A la page 134, il choisit sa date de naissance « sous le signe de lion » suivant l’astrologie
chinoise. C’est ce qui explique sa queue de lion qu’il exhibe à chaque cérémonie et qui devient
par conséquent le symbole du pouvoir. Ses conseillers les plus écoutés sont clairvoyants qui
participent même à la prise des grandes décisions. C’est ainsi que le premier remaniement
ministériel est fait sur conseils du clairvoyant le plus écouté du pays (p 75 75). La croyance aux
fétiches justifie la création du ministère des affaires coutumières. Il organise une conférence
internationale pour trouver la cachette du colonel Haraka. Il disparaît mystérieusement à la
fusillade de la « Garden Party » grâce au Litassa, semble-t-il (p 142-152).
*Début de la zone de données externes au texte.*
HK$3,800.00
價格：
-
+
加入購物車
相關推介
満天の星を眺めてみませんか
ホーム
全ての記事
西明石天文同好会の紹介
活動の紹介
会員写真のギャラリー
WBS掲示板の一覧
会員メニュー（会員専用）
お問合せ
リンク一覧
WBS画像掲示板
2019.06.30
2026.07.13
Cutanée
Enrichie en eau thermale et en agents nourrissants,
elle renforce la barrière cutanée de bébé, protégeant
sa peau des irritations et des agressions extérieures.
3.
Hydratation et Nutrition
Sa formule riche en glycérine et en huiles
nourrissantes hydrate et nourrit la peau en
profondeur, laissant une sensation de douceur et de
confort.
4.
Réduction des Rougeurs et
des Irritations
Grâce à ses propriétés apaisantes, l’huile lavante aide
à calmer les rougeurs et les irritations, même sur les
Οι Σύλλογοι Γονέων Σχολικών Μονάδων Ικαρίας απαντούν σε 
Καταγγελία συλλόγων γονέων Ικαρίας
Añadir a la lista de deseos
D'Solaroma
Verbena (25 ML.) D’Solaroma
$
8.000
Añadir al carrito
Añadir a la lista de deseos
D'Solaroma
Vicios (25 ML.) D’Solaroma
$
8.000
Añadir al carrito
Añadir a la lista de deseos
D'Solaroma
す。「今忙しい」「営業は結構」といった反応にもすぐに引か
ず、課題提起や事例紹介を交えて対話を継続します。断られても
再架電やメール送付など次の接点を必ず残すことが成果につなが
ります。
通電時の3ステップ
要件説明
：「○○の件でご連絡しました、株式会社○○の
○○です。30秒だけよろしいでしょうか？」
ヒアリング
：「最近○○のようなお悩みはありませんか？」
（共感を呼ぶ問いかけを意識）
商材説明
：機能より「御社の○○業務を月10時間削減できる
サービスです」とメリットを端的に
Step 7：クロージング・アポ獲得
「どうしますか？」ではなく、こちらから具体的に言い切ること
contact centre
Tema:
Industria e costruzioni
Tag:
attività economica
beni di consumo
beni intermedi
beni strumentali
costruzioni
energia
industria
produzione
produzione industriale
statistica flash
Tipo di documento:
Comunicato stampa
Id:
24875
Les pratiques animistes concernent aussi d’autres personnages. Maître consulte aux cauris
si madame berger reviendra. Son épouse Elengui consulte un clairvoyant suite au mauvais rêve
fait par son mari et à la faiblesse sexuelle de ce dernier. Pour renverser Bwakamabé, le capitaine
Yabaka, aurait consulté un clairvoyant.
6- LA CONFISCATION DE LA PRESSE
La presse locale est à la solde du pouvoir à travers l’éditorialiste Aziz Sonika qui fait le culte
de la personnalité du président de la république. La radio et la télévision font des éloges du
pouvoir en diffusant des extraits de meeting de coup d’Etat manqué du colonel Haraka. La
presse locale use de mensonge. La presse étrangère, notamment « Gavroche » subit la censure
du pouvoir et le peuple se nourrit de la rumeur.
7- LA MEGESTION
C’est la mauvaise gestion des affaires politiques. Dès la page 28, nous constatons que les
femmes et les enfants du président sont à la charge de l’Etat. Au mépris du ministre des finances,
Tonton fait construire le complexe de 21 villas (p 80). Le trésorier doit voyager à l’étranger
avec tout l’argent du pays (p 70). Pour les préparatifs de ces voyages, il fait venir de Paris un
couturier et une coiffeuse à la charge de l’Etat (p 68). Les promesses faites au peuple ne sont
pas tenues (p 212). Il jette des billets à la foule lors de son voyage à Libotama (p 213). Les
caisses du trésor sont vides et Tonton publie un décret rationalisant les salaires des
fonctionnaires. Il se fait payer en priorité (p 234). Pour bénéficier de l’aide financière, il signe
des accords avec les pays arabes peu fréquentables et se convertit à l’Islam (p 234).
CONCLUSION
Comme on a pu le constater à travers ces quelques indices ou thèmes, Le Pleurer-Rire est une
œuvre engagée, engagement pouvant se comprendre au travers de la dénonciation des maux
réels qui minent l’Afrique. Henri Lopes fait un véritable réquisitoire contre les dictateurs qui
font pleurer le peuple par leur sadisme et le fait rire par leurs gestes frisant le burlesque. Cette
œuvre devient alors un document nous renseignant sur la dictature des guides providentiels, des
coups d’Etat militaires qui ont plongé l’Afrique dans un engrenage inextricable autour des
années 70. Par ses thèmes et quelques personnages.